[Stored data]

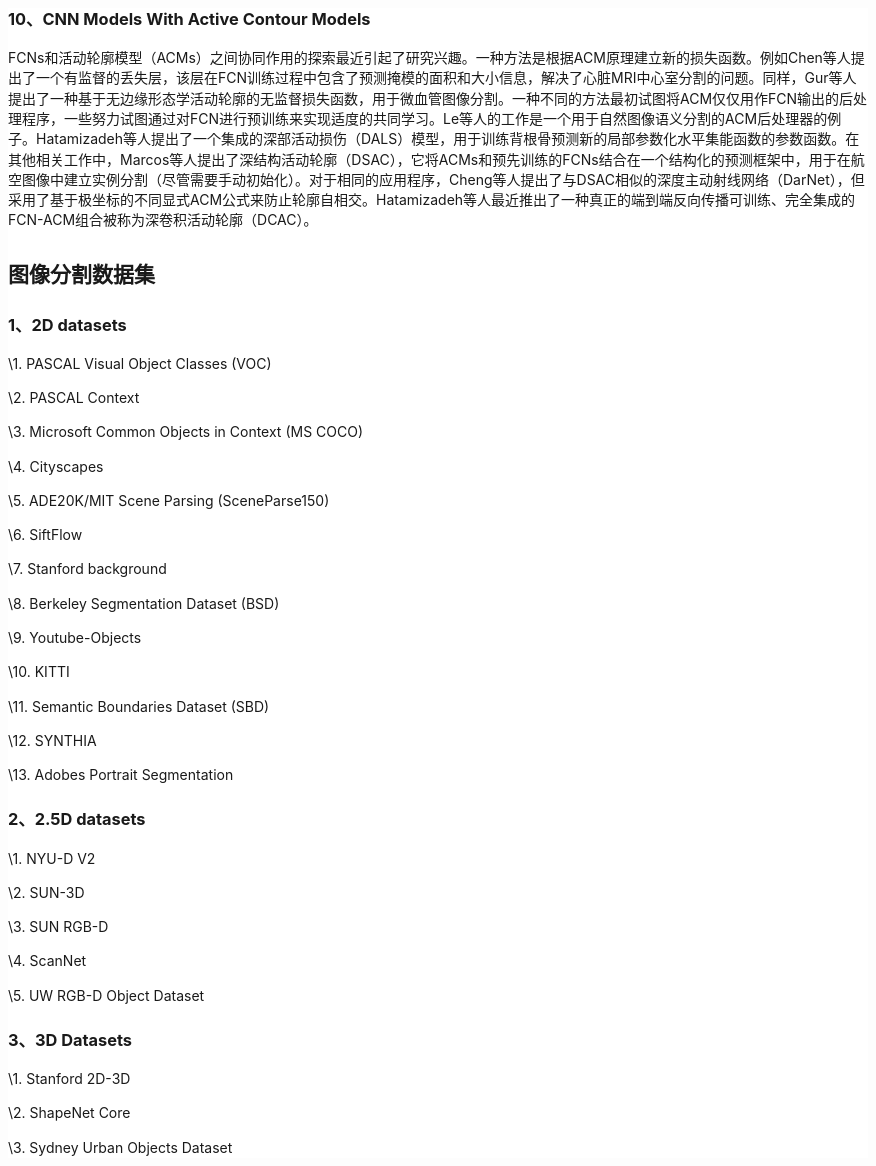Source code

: ### 10、CNN Models With Active Contour Models

FCNs和活动轮廓模型（ACMs）之间协同作用的探索最近引起了研究兴趣。一种方法是根据ACM原理建立新的损失函数。例如Chen等人提出了一个有监督的丢失层，该层在FCN训练过程中包含了预测掩模的面积和大小信息，解决了心脏MRI中心室分割的问题。同样，Gur等人提出了一种基于无边缘形态学活动轮廓的无监督损失函数，用于微血管图像分割。一种不同的方法最初试图将ACM仅仅用作FCN输出的后处理程序，一些努力试图通过对FCN进行预训练来实现适度的共同学习。Le等人的工作是一个用于自然图像语义分割的ACM后处理器的例子。Hatamizadeh等人提出了一个集成的深部活动损伤（DALS）模型，用于训练背根骨预测新的局部参数化水平集能函数的参数函数。在其他相关工作中，Marcos等人提出了深结构活动轮廓（DSAC），它将ACMs和预先训练的FCNs结合在一个结构化的预测框架中，用于在航空图像中建立实例分割（尽管需要手动初始化）。对于相同的应用程序，Cheng等人提出了与DSAC相似的深度主动射线网络（DarNet），但采用了基于极坐标的不同显式ACM公式来防止轮廓自相交。Hatamizadeh等人最近推出了一种真正的端到端反向传播可训练、完全集成的FCN-ACM组合被称为深卷积活动轮廓（DCAC）。

## 图像分割数据集

### 1、2D datasets

\1. PASCAL Visual Object Classes (VOC)

\2. PASCAL Context

\3. Microsoft Common Objects in Context (MS COCO)

\4. Cityscapes

\5. ADE20K/MIT Scene Parsing (SceneParse150)

\6. SiftFlow

\7. Stanford background

\8. Berkeley Segmentation Dataset (BSD)

\9. Youtube-Objects

\10. KITTI

\11. Semantic Boundaries Dataset (SBD)

\12. SYNTHIA

\13. Adobes Portrait Segmentation

### 2、2.5D datasets

\1. NYU-D V2

\2. SUN-3D

\3. SUN RGB-D

\4. ScanNet

\5. UW RGB-D Object Dataset

### 3、3D Datasets

\1. Stanford 2D-3D

\2. ShapeNet Core

\3. Sydney Urban Objects Dataset

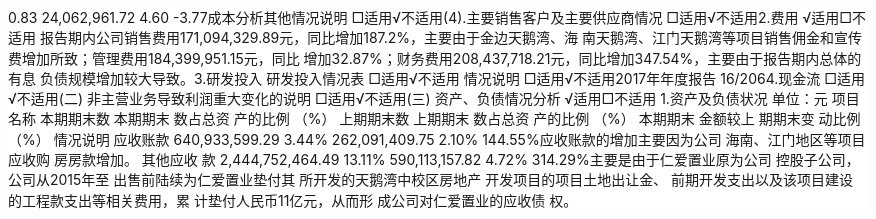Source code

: 0.83
24,062,961.72
4.60
-3.77成本分析其他情况说明
□适用√不适用(4).主要销售客户及主要供应商情况
□适用√不适用2.费用
√适用□不适用
报告期内公司销售费用171,094,329.89元，同比增加187.2%，主要由于金边天鹅湾、海
南天鹅湾、江门天鹅湾等项目销售佣金和宣传费增加所致；管理费用184,399,951.15元，同比
增加32.87%；财务费用208,437,718.21元，同比增加347.54%，主要由于报告期内总体的有息
负债规模增加较大导致。3.研发投入
研发投入情况表
□适用√不适用
情况说明
□适用√不适用2017年年度报告
16/2064.现金流
□适用√不适用(二)
非主营业务导致利润重大变化的说明
□适用√不适用(三)
资产、负债情况分析
√适用□不适用
1.资产及负债状况
单位：元
项目名称
本期期末数
本期期末
数占总资
产的比例
（%）
上期期末数
上期期末
数占总资
产的比例
（%）
本期期末
金额较上
期期末变
动比例
（%）
情况说明
应收账款
640,933,599.29
3.44%
262,091,409.75
2.10%
144.55%应收账款的增加主要因为公司
海南、江门地区等项目应收购
房房款增加。
其他应收
款
2,444,752,464.49
13.11%
590,113,157.82
4.72%
314.29%主要是由于仁爱置业原为公司
控股子公司，公司从2015年至
出售前陆续为仁爱置业垫付其
所开发的天鹅湾中校区房地产
开发项目的项目土地出让金、
前期开发支出以及该项目建设
的工程款支出等相关费用，累
计垫付人民币11亿元，从而形
成公司对仁爱置业的应收债
权。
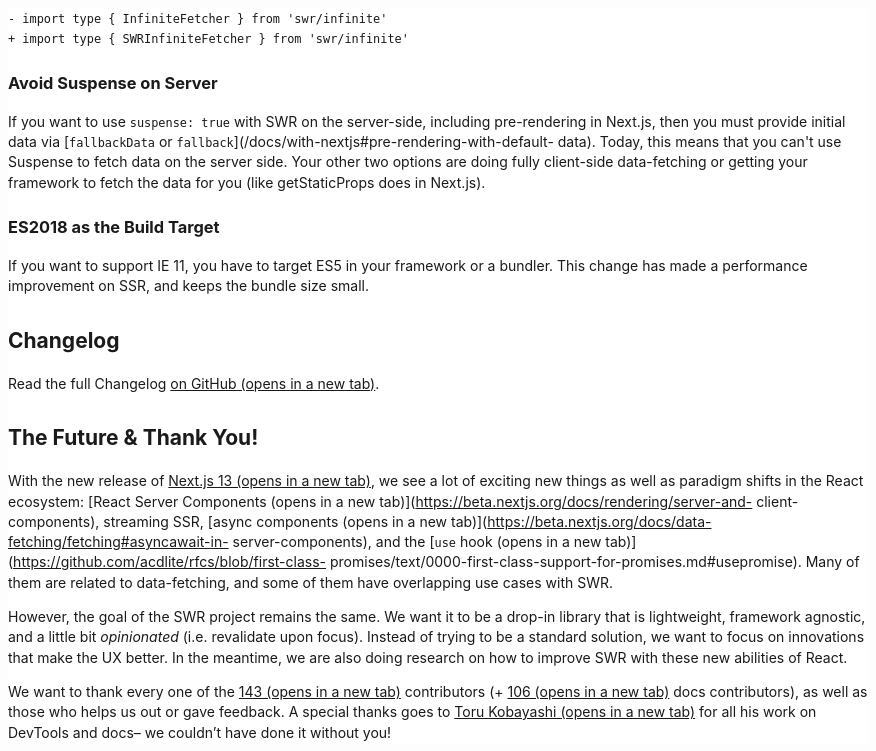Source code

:     
    
    - import type { InfiniteFetcher } from 'swr/infinite'
    + import type { SWRInfiniteFetcher } from 'swr/infinite'

### Avoid Suspense on Server

If you want to use `suspense: true` with SWR on the server-side, including
pre-rendering in Next.js, then you must provide initial data via
[`fallbackData` or `fallback`](/docs/with-nextjs#pre-rendering-with-default-
data). Today, this means that you can't use Suspense to fetch data on the
server side. Your other two options are doing fully client-side data-fetching
or getting your framework to fetch the data for you (like getStaticProps does
in Next.js).

### ES2018 as the Build Target

If you want to support IE 11, you have to target ES5 in your framework or a
bundler. This change has made a performance improvement on SSR, and keeps the
bundle size small.

## Changelog

Read the full Changelog [on GitHub (opens in a new
tab)](https://github.com/vercel/swr/releases).

## The Future & Thank You!

With the new release of [Next.js 13 (opens in a new
tab)](https://nextjs.org/blog/next-13), we see a lot of exciting new things as
well as paradigm shifts in the React ecosystem: [React Server Components
(opens in a new tab)](https://beta.nextjs.org/docs/rendering/server-and-
client-components), streaming SSR, [async components (opens in a new
tab)](https://beta.nextjs.org/docs/data-fetching/fetching#asyncawait-in-
server-components), and the [`use` hook (opens in a new
tab)](https://github.com/acdlite/rfcs/blob/first-class-
promises/text/0000-first-class-support-for-promises.md#usepromise). Many of
them are related to data-fetching, and some of them have overlapping use cases
with SWR.

However, the goal of the SWR project remains the same. We want it to be a
drop-in library that is lightweight, framework agnostic, and a little bit
_opinionated_ (i.e. revalidate upon focus). Instead of trying to be a standard
solution, we want to focus on innovations that make the UX better. In the
meantime, we are also doing research on how to improve SWR with these new
abilities of React.

We want to thank every one of the [143 (opens in a new
tab)](https://github.com/vercel/swr/graphs/contributors) contributors (+ [106
(opens in a new tab)](https://github.com/vercel/swr-site/graphs/contributors)
docs contributors), as well as those who helps us out or gave feedback. A
special thanks goes to [Toru Kobayashi (opens in a new
tab)](https://twitter.com/koba04) for all his work on DevTools and docs– we
couldn’t have done it without you!
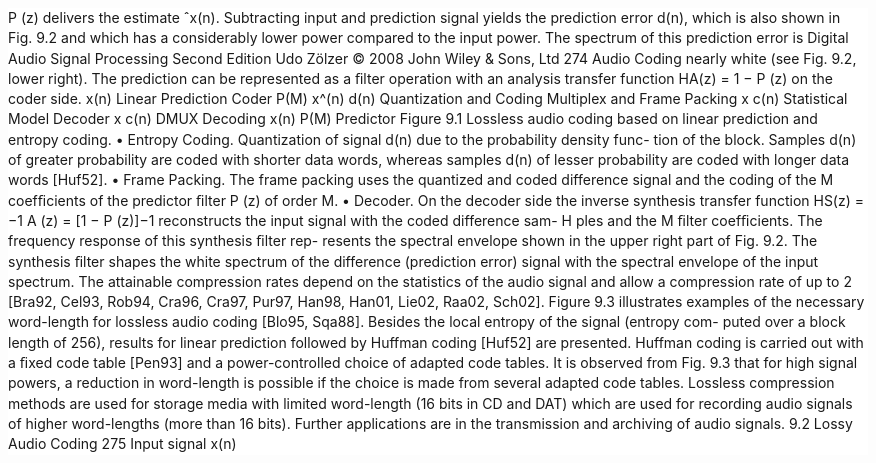 P (z) delivers the estimate ˆx(n). Subtracting input and prediction signal yields the
prediction error d(n), which is also shown in Fig. 9.2 and which has a considerably
lower power compared to the input power. The spectrum of this prediction error is
Digital Audio Signal Processing Second Edition Udo Zölzer
© 2008 John Wiley & Sons, Ltd
274
Audio Coding
nearly white (see Fig. 9.2, lower right). The prediction can be represented as a ﬁlter
operation with an analysis transfer function HA(z) = 1 − P (z) on the coder side.
x(n)
Linear
Prediction
Coder
P(M)
x^(n)
d(n)
Quantization
and
Coding
Multiplex
and
Frame
Packing
x c(n)
Statistical
Model
Decoder
x c(n)
DMUX
Decoding
x(n)
P(M)
Predictor
Figure 9.1 Lossless audio coding based on linear prediction and entropy coding.
• Entropy Coding. Quantization of signal d(n) due to the probability density func-
tion of the block. Samples d(n) of greater probability are coded with shorter data
words, whereas samples d(n) of lesser probability are coded with longer data words
[Huf52].
• Frame Packing. The frame packing uses the quantized and coded difference signal
and the coding of the M coefﬁcients of the predictor ﬁlter P (z) of order M.
• Decoder. On the decoder side the inverse synthesis transfer function HS(z) =
−1
A (z) = [1 − P (z)]−1 reconstructs the input signal with the coded difference sam-
H
ples and the M ﬁlter coefﬁcients. The frequency response of this synthesis ﬁlter rep-
resents the spectral envelope shown in the upper right part of Fig. 9.2. The synthesis
ﬁlter shapes the white spectrum of the difference (prediction error) signal with the
spectral envelope of the input spectrum.
The attainable compression rates depend on the statistics of the audio signal and allow a
compression rate of up to 2 [Bra92, Cel93, Rob94, Cra96, Cra97, Pur97, Han98, Han01,
Lie02, Raa02, Sch02]. Figure 9.3 illustrates examples of the necessary word-length for
lossless audio coding [Blo95, Sqa88]. Besides the local entropy of the signal (entropy com-
puted over a block length of 256), results for linear prediction followed by Huffman coding
[Huf52] are presented. Huffman coding is carried out with a ﬁxed code table [Pen93] and
a power-controlled choice of adapted code tables. It is observed from Fig. 9.3 that for high
signal powers, a reduction in word-length is possible if the choice is made from several
adapted code tables. Lossless compression methods are used for storage media with limited
word-length (16 bits in CD and DAT) which are used for recording audio signals of higher
word-lengths (more than 16 bits). Further applications are in the transmission and archiving
of audio signals.
9.2 Lossy Audio Coding
275
Input signal x(n)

▶ **Problem**
Scan the entries above for the word "beta", then copy every line in which it occurs.

▶ **Task response**
(opens in a new tab)](https://beta.nextjs.org/docs/rendering/server-and-
tab)](https://beta.nextjs.org/docs/data-fetching/fetching#asyncawait-in-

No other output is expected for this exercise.